Georgina Singleton

Personal information
- Nationality: British (English)
- Born: 11 October 1977 (age 48) Ascot, Berkshire, England
- Occupation: Judoka
- Height: 1.52 m (5 ft 0 in)

Sport
- Sport: Judo
- Weight class: –52 kg
- Club: Pinewood Judo Club

Medal record
Representing England
Commonwealth Games
| Gold medal – first place | 2002 Manchester | 52 kg |
Representing Great Britain
European Championships
| Gold medal – first place | 2002 Maribor | 52 kg |
| Silver medal – second place | 2000 Wrocław | 52 kg |
Summer Universiade
| Bronze medal – third place | 1999 Palma de Mallorca | 52 kg |

Profile at external databases
- JudoInside.com: 329

= Georgina Singleton =

British Olympic judoka

Georgina Singleton (born 11 October 1977 in Ascot, Berkshire, England) is an English judoka who competed in the women's half-lightweight category.

==Judo career==
She held four British Judo Championships titles in her own division, picked up a total of thirty-nine medals in her career, including four from major international tournaments (European Championships, Summer Universiade, Commonwealth Games), and finished seventh in the 52-kg class at the 2004 Summer Olympics. Throughout most of her sporting career, Singleton trained for fifteen years at the Pinewood Judo Club in Wokingham under her personal coach and sensei Don Werner (who died in January 2014). A graduate of the University of Bath, she also worked as a math teacher.
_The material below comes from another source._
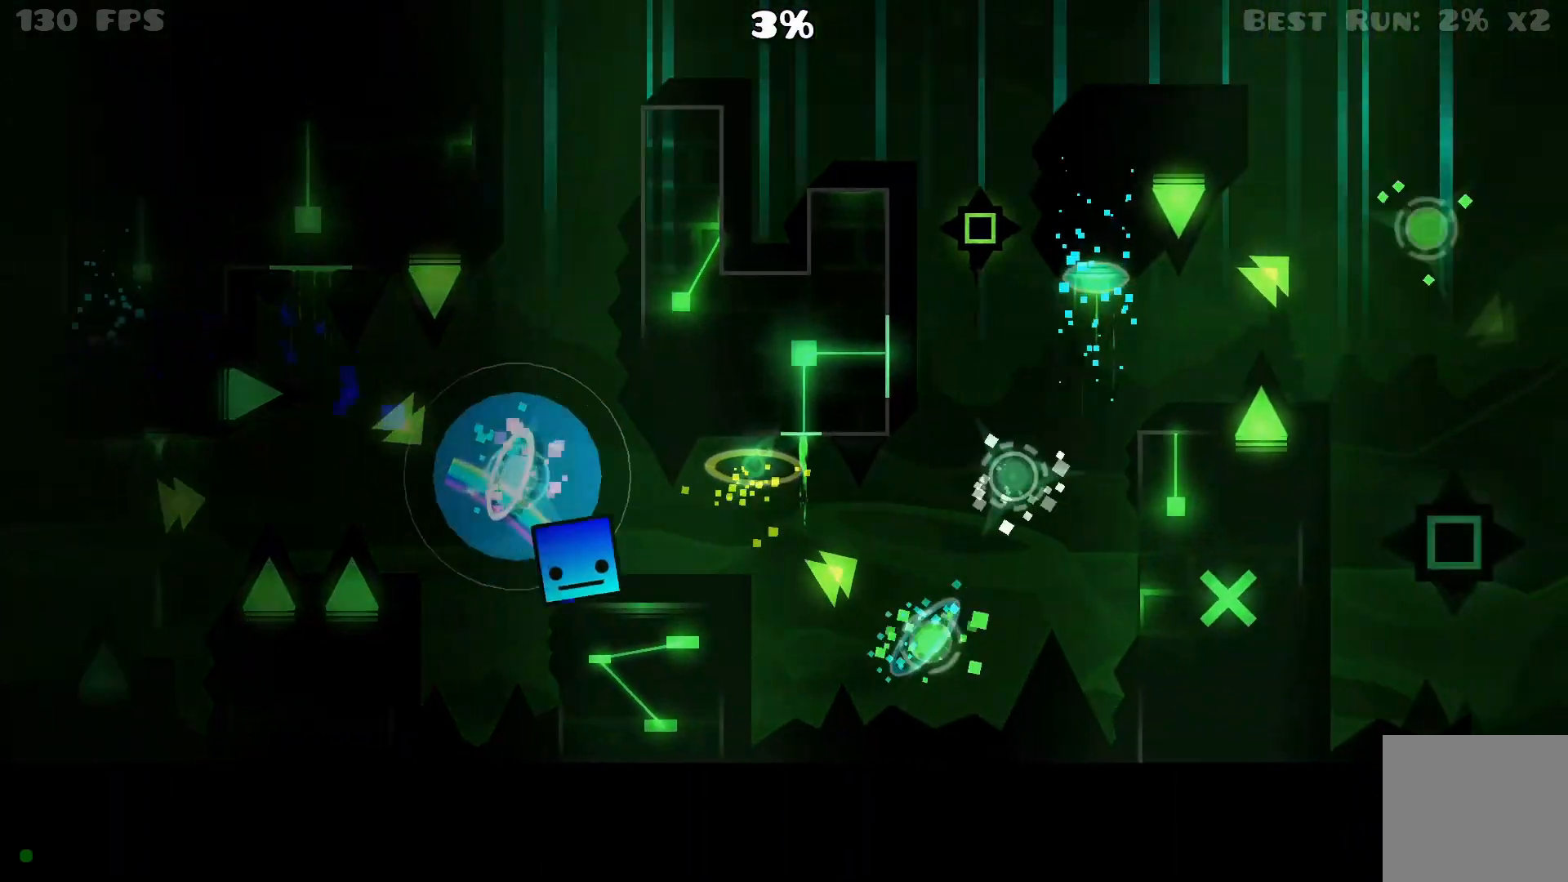
{"buttons": ["A", "R2"], "events": [[133, "A", "down"], [217, "A", "up"], [400, "A", "down"], [400, "R2", "down"]]}
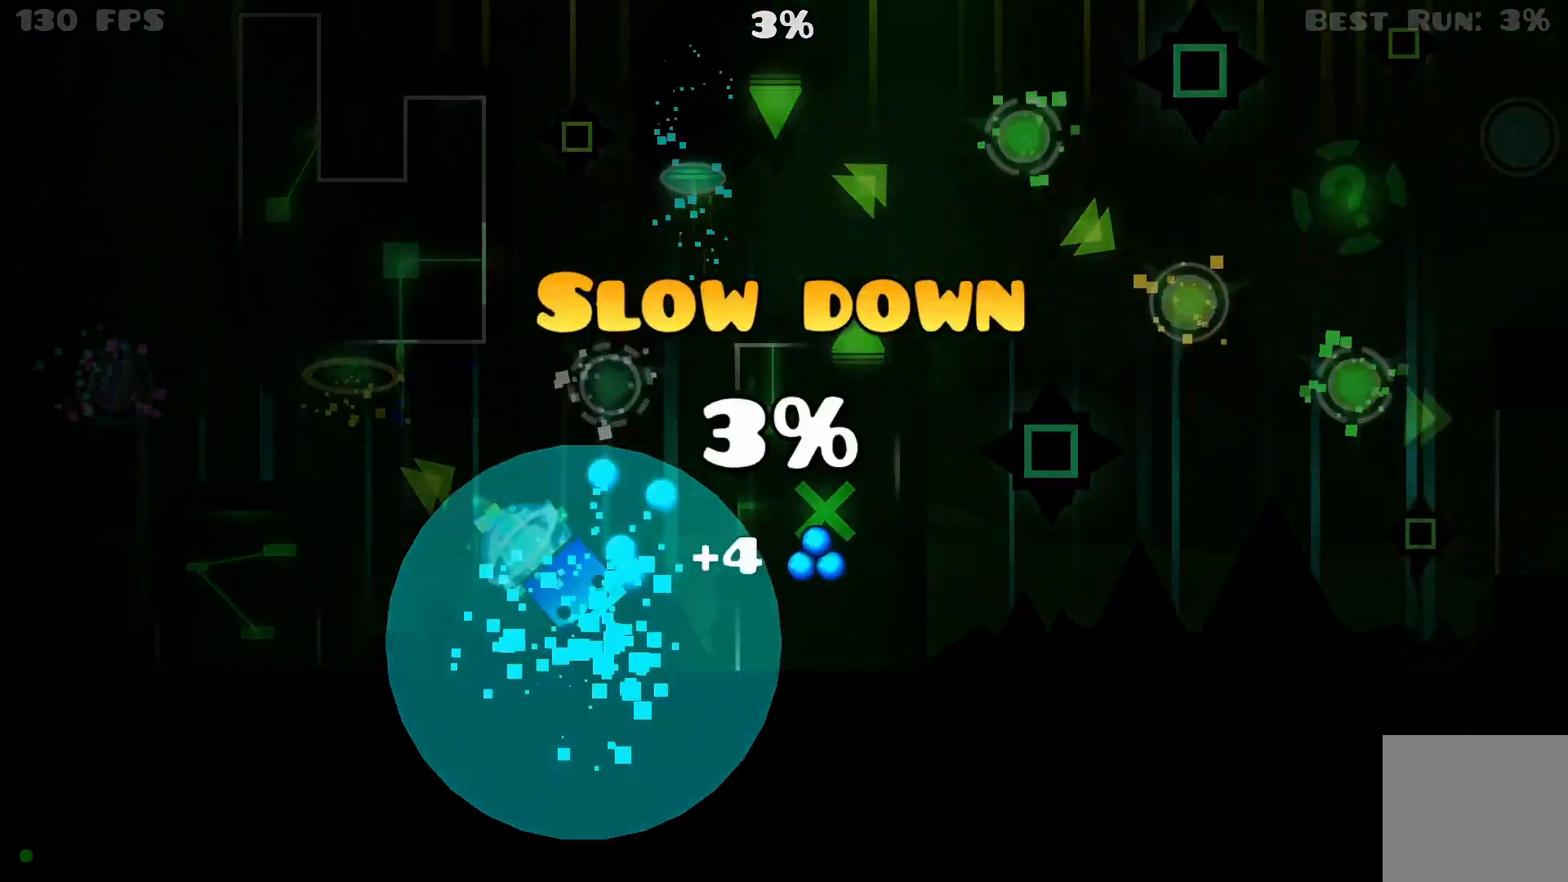
{"buttons": [], "events": [[117, "R2", "up"], [150, "A", "up"]]}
Singleton reached the pinnacle of her sporting career at the 2002 European Judo Championships in Maribor, Slovenia, where she defeated Spain's Ana Carrascosa in a convincing fashion to take home the half-lightweight division title. When the city of Manchester hosted the Commonwealth Games two months later, Singleton delighted the English crowd with another overwhelming victory over Northern Ireland's Lisa Bradley in the same division.

At the 2004 Summer Olympics in Athens, Singleton qualified for Team GB in the women's half-lightweight class (52 kg), by placing fifth at the World Championships in Osaka, Japan, and securing a place with her performance from the British judo trials in Wolverhampton. Singleton got off to a firm start with convincing victories over Brazil's Fabiane Hukuda and Venezuela's Flor Velázquez in the prelims, before she conceded with a shido penalty and then succumbed to an ippon hold from Japan's Yuki Yokosawa during their quarterfinal match. In the repechage round, Singleton edged past North Korea's Ri Sang-Sim with an uchi mata makikomi (inner thigh wraparound) hold to permit herself a chance for an Olympic medal, but her rigid form was not enough to combat Belgium's Ilse Heylen in their subsequent match, relegating Singleton into the seventh position.

Singleton sought her third Olympic bid in Beijing, but finished fifth at the European Championships in Lisbon, effectively missing her chance to compete for the Games due to the qualification rules.